While “Albuquerque” has a great Western vibe during extended intro, the rest of the song does not quite live up to its initial promise, and the following track, “New Mama” is also pretty standard and unremarkable. However, the next two songs may be the best overall on the album. “Lookout Joe” is a strong, chord, driven rocker with a fine melody and hook and a slow but strong rock beat by Kenny Buttrey leading to the fine guitar lead by Keith. The spoken word, pleasant, mellow intro and verses of “Tired Eyes” are contrasted by the rich harmonies of the choruses. This song is, effectively, the grand finale as a lazy harmonica plays over the country-esque backing before the final track, “Tonight’s the Night” (Part II) offers a different take on the opener with just a slightly distinctive musical arrangement driven by the pulsating bass by Billy Talbot throughout.

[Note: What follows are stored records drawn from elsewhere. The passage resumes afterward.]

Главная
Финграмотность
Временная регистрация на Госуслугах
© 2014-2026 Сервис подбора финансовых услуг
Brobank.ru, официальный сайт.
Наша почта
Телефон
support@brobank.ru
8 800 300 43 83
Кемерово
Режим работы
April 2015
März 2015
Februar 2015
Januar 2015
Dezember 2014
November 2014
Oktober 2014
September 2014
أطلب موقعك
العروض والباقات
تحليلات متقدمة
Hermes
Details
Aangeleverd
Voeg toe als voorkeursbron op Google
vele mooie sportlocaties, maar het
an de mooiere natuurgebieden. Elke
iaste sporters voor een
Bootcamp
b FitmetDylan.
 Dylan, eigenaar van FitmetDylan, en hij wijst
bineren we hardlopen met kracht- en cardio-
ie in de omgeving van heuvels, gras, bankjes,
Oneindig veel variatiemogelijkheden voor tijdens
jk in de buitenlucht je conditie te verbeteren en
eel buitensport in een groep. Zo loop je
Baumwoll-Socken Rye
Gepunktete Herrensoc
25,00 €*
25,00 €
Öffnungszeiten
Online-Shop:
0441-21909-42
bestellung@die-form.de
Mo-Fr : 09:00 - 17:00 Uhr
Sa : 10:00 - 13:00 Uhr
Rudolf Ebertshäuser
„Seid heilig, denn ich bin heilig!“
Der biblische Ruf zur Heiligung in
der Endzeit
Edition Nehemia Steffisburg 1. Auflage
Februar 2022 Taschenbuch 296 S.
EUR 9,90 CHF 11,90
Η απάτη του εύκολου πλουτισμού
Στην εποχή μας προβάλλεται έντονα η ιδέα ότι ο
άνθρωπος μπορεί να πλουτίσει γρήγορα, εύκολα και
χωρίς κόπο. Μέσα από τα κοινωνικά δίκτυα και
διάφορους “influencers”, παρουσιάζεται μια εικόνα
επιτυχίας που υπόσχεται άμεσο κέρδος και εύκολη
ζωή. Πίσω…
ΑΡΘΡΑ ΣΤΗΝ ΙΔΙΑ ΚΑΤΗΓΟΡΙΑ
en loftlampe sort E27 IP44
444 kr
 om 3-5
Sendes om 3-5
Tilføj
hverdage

While Tonight’s the Night did reach the Top 30 in the American Pop Albums chart, it’s poor sales solidified this as the third and final installment of the “ditch trilogy”. While it received mixed reviews at the time, it is now widely regarded as a classic by Neil Young. For decades there has been speculation that an entirely different version of the album exists that is even more intense than this published version, but as of 2020 that version has not yet seen the light of day.
Part of Classic Rock Review’s celebration of 1975 albums.